If you believe apneic oxygenation increases safe apnea time during intubation, and accept the NODESAT methodology, you’ve probably found yourself in an RSI conundrum.
Three devices are needed to effectively preoxgyenate and safely intubate a patient: 1) O2 Mask (NRB), 2) Nasal Cannula (NC), and 3) BVM. But with a maximum of two oxygen outlets in a typical hospital or transport berth it’s impossible to supply all three at once. You might already be doing some version of the following if you have two connections:
- During preoxygenation, place the mask and NC (+/- nasal trumpet/s) on the patient, both at maximum FiO2. After 3 minutes of O2 Sat > 95%, or 8 vital capacity (maximal inhalation-exhalation) breaths, medicate.
- Once apnea kicks in remove the mask, disconnect it from the wall, and hook up the BVM at maximum flow (leaving the NC on and running).
- Proceed with laryngoscopy, etc.
The problem: In the mess of lines filling the narrow space above a patient’s head tangled tubing confuses assistants, stuff drops to the ground, etc… As a result, RSI is no longer “rapid”, nasal cannulae get disconnected, and patients can end up off of oxygen for some time.
Getting out of the mess: Make Step 2 smoother and safer by taping together the ends of the mask and BVM oxygen lines while you’re setting up (photo above). Plug in the NC and NRB (taped to BVM line) to two separate connections. Once sedative and paralytic kick-in, simply ask an assistant to switch between the two taped lines (on right, below) as you’re removing the mask from the patient’s face. This way, the lines are clearly marked, there is no need to touch the NC, and nasal oxygen supply to the patient continues uninterrupted.
Bonus point: Tape the lines in advance, while both devices are mostly in their packaging (though you may need to discard them at some point, check local rules). For safety mark the BVM line with tape and the letters “BVM”.
References:
1) Weingart, S., Levitan, R. Preoxygenation and Prevention of Desaturation During Emergency Airway Management. Annals of Emergency Medicine. Volume 59, Issue 3 , Pages 165-175.e1, March 2012. <;;a href=”http://www.annemergmed.com/article/S0196-0644(11)01667-2/fulltext
2) Levitan, R. NO DESAT! Emergency Physicians Monthly. December 2010.

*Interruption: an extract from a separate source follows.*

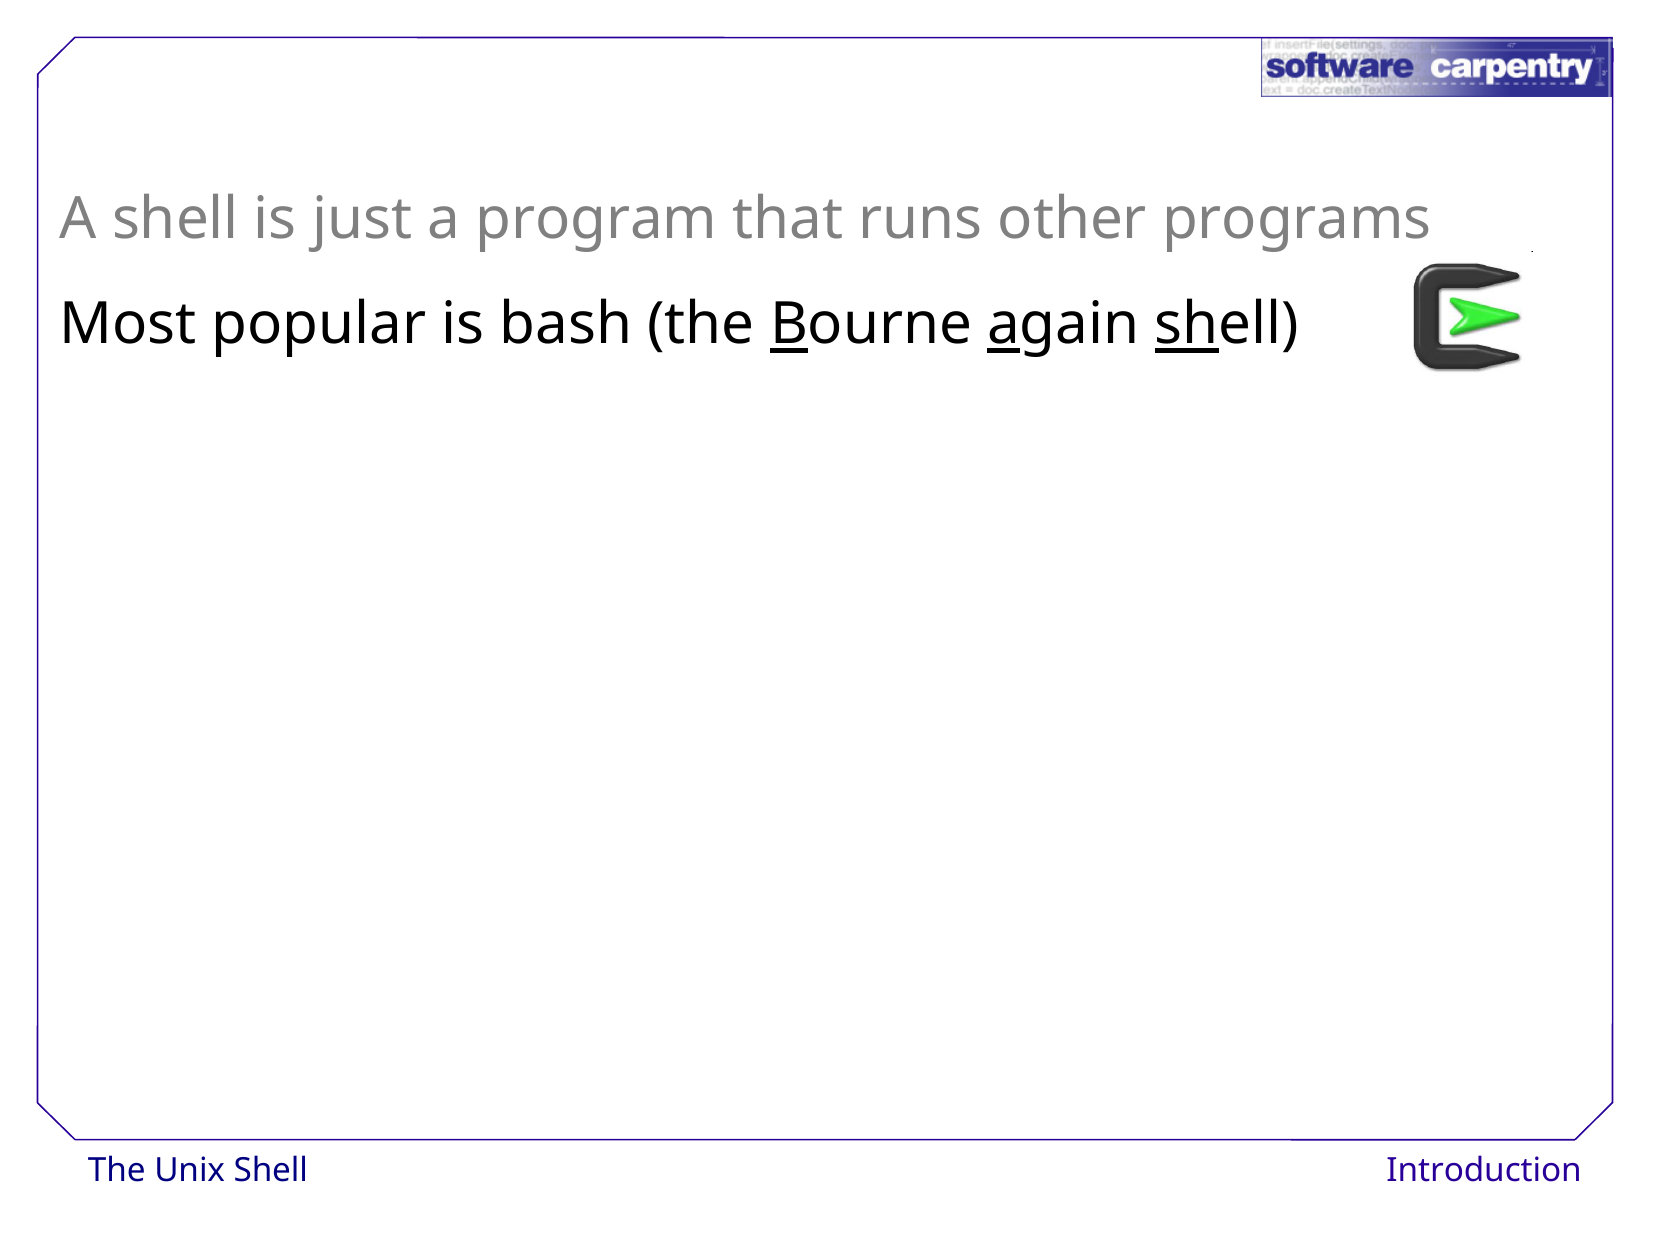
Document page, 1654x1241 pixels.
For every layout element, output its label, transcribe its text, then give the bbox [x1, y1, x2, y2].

picture [1403, 251, 1533, 381]
text_box A shell is just a program that runs other programs Most popular is bash (the Bourne again shell) [44, 137, 1598, 364]
picture [1261, 39, 1613, 97]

3) Herbert, M. Apneic Oxygenation. EM:RAP
4) Apneic Oxygenation – for further reading see citations in Ref #1 (above)

Another tip. Avoid swapping lines in the middle of the procedure by hooking up two to wall oxygen, and the last one to a tank of oxygen. Most modern beds have a slot underneath for a tank to allow oxygen delivery during transport.
An excellent quick fix also. Best to do whatever is most available and most reliable in your shop. Thanks for the comment!